Assay measures according to high performance liquid chromatography (Chinese Pharmacopoeia version in 2010 two annex VD).
Investigation the results are shown in Table 2:
Table 2. long-time stability investigate result
Checking embodiment 3
Uniformity of dosage units is investigated; get this product 10 bottles; add mobile phase respectively by labelled amount and dissolve and quantitatively dilute the solution made containing imipenum 0.5mg and cilastatin 0.5mg in every 1mL; according to the method under assay item; measure, conform with the regulations (Chinese Pharmacopoeia version in 2010 two annex XE) in accordance with the law.Investigation the results are shown in Table 3:
Table 3. uniformity of dosage units investigates result
*: Chinese Pharmacopoeia version in 2010 two middle Content uniformity test regulation A+1.8S must not cross 15.0, and wherein A is the absolute value of the difference of labelled amount and average, and S is the standard deviation between 10 increment product.The less then uniformity of dosage units of A+1.8S is better.
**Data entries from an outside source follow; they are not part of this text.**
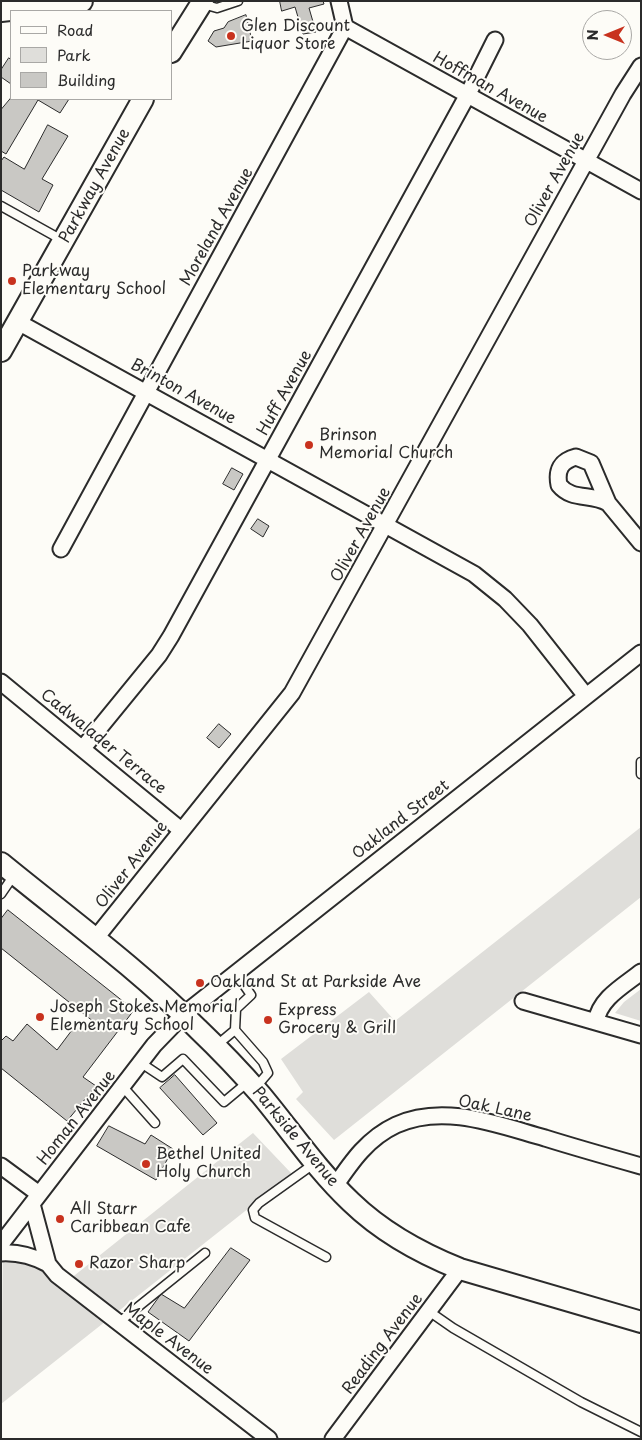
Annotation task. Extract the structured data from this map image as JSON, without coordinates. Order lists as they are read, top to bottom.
{
  "streets": {
    "main road": ["Parkway Avenue", "Parkside Avenue"],
    "street": [
      "Hoffman Avenue",
      "Oliver Avenue",
      "Moreland Avenue",
      "Brinton Avenue",
      "Huff Avenue",
      "Cadwalader Terrace",
      "Oakland Street",
      "Oak Lane",
      "Homan Avenue",
      "Maple Avenue",
      "Reading Avenue"
    ]
  },
  "crossings": [
    ["Hoffman Avenue", "Oliver Avenue"],
    ["Hoffman Avenue", "Moreland Avenue"],
    ["Hoffman Avenue", "Huff Avenue"],
    ["Oliver Avenue", "Brinton Avenue"],
    ["Oliver Avenue", "Cadwalader Terrace"],
    ["Oliver Avenue", "Parkside Avenue"],
    ["Parkway Avenue", "Brinton Avenue"],
    ["Moreland Avenue", "Brinton Avenue"],
    ["Brinton Avenue", "Huff Avenue"],
    ["Brinton Avenue", "Oakland Street"],
    ["Huff Avenue", "Cadwalader Terrace"],
    ["Oakland Street", "Homan Avenue"],
    ["Oakland Street", "Parkside Avenue"],
    ["Oak Lane", "Parkside Avenue"],
    ["Homan Avenue", "Parkside Avenue"],
    ["Homan Avenue", "Maple Avenue"],
    ["Parkside Avenue", "Reading Avenue"]
  ],
  "places": [
    "Glen Discount Liquor Store",
    "Parkway Elementary School",
    "Brinson Memorial Church",
    "Oakland St at Parkside Ave",
    "Joseph Stokes Memorial Elementary School",
    "Express Grocery & Grill",
    "Bethel United Holy Church",
    "All Starr Caribbean Cafe",
    "Razor Sharp"
  ],
  "legend": ["Road", "Park", "Building"],
  "north": "left"
}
Conclusion, as can be seen from experimental result in checking embodiment 1,2,3, it is good that the technology of the present invention products obtained therefrom has uniformity of dosage units relative to prior art (comparative example) products obtained therefrom, more stable advantage, and moisture and organic solvent residual meet Chinese Pharmacopoeia related request, the safety of medication can be ensured.To the invention solves in existing technology of preparing imipenum and Cilastatin Sodium due to particle diameter difference mix homogeneously more greatly and not easily, sulfur-bearing and easily oxidized problem in component, there is larger novelty and practicality.